(Extracted records begins)

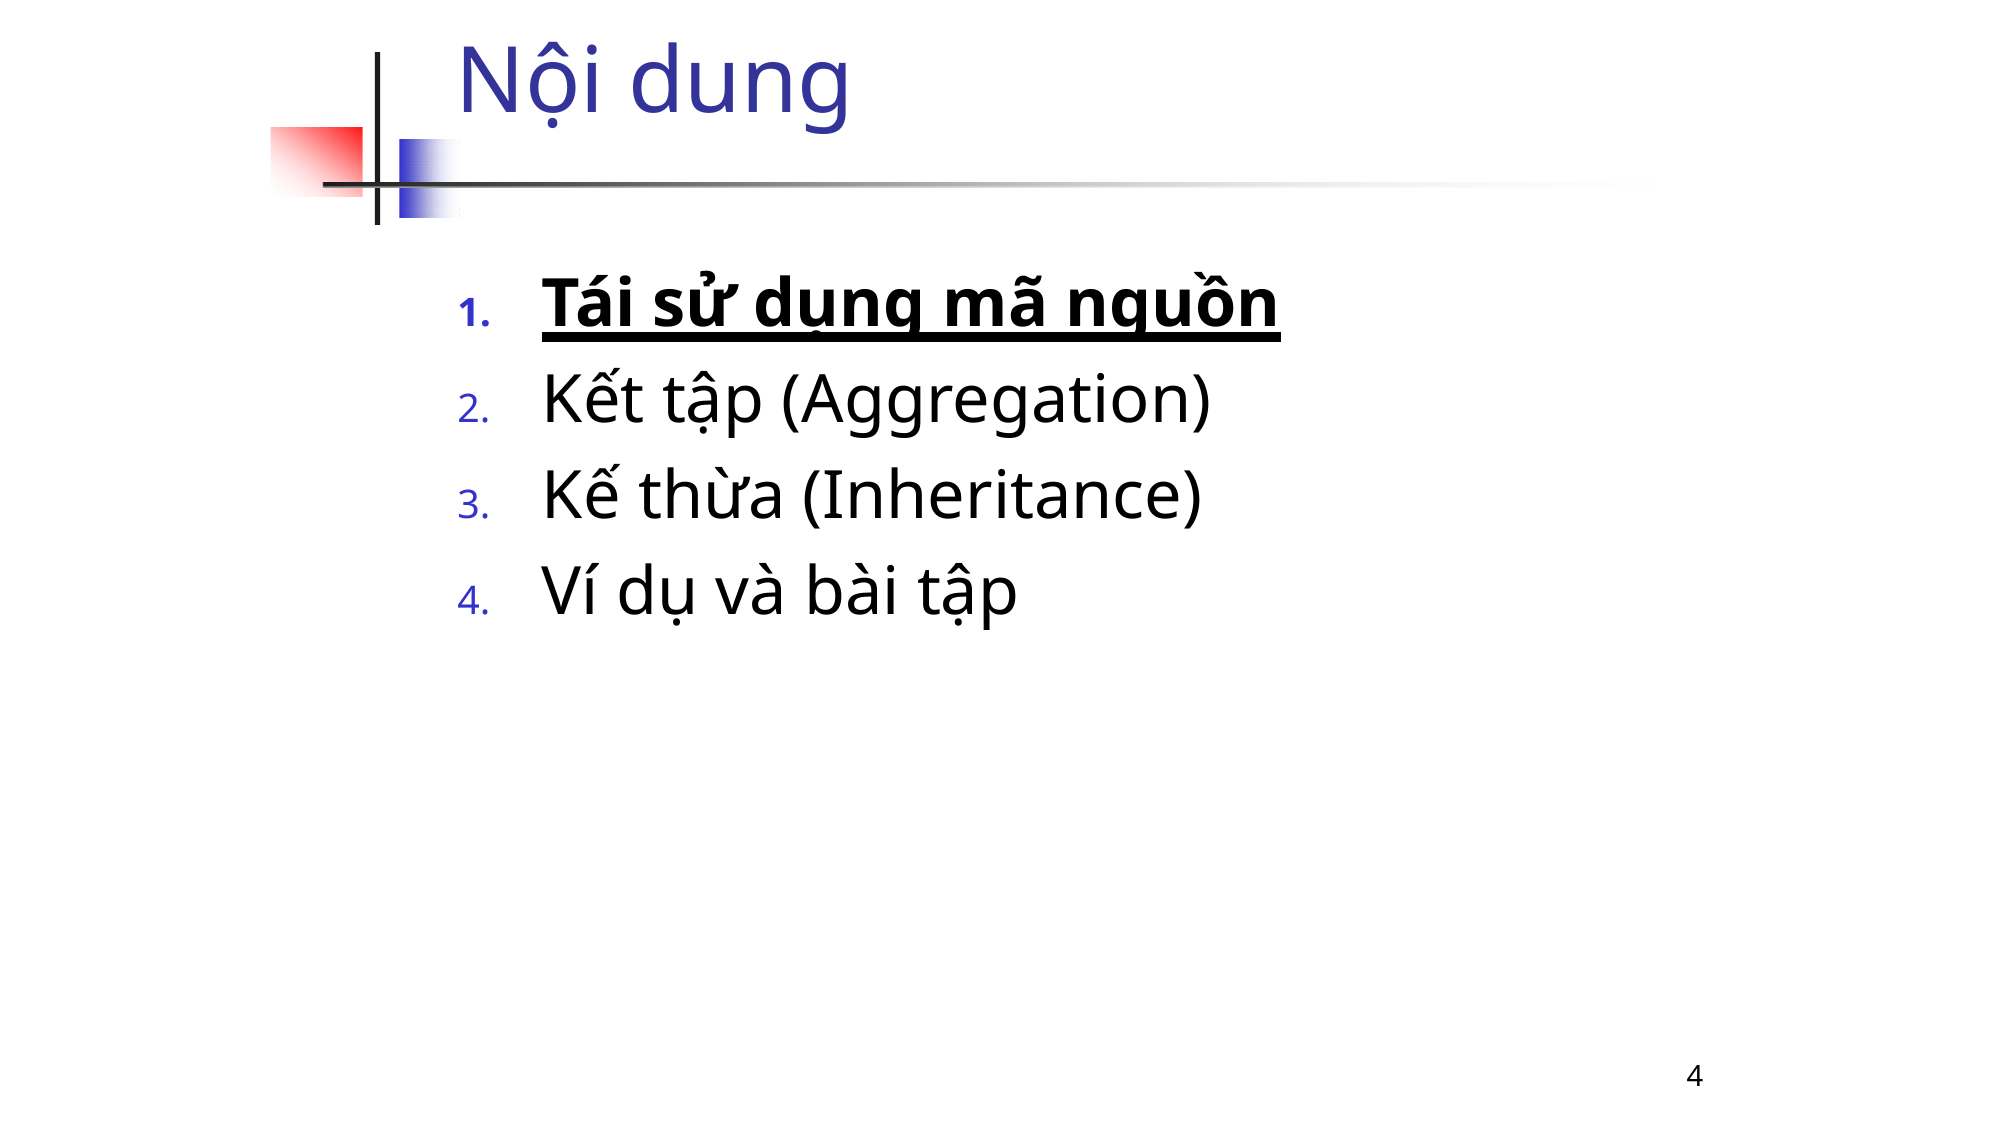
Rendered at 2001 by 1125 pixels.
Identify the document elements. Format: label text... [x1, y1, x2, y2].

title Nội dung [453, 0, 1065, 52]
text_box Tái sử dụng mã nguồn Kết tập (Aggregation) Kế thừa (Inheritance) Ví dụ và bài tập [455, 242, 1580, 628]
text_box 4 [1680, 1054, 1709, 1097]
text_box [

(Extracted records ends)

_Problem details_
Quote each record exactly as it stands, minus the pictures.

_Written response_
Rendered at 2001 by 1125 pixels.
Identify the document elements. Format: label text... [x1, y1, x2, y2].

title Nội dung [453, 0, 1065, 52]
text_box Tái sử dụng mã nguồn Kết tập (Aggregation) Kế thừa (Inheritance) Ví dụ và bài tập [455, 242, 1580, 628]
text_box 4 [1680, 1054, 1709, 1097]
text_box [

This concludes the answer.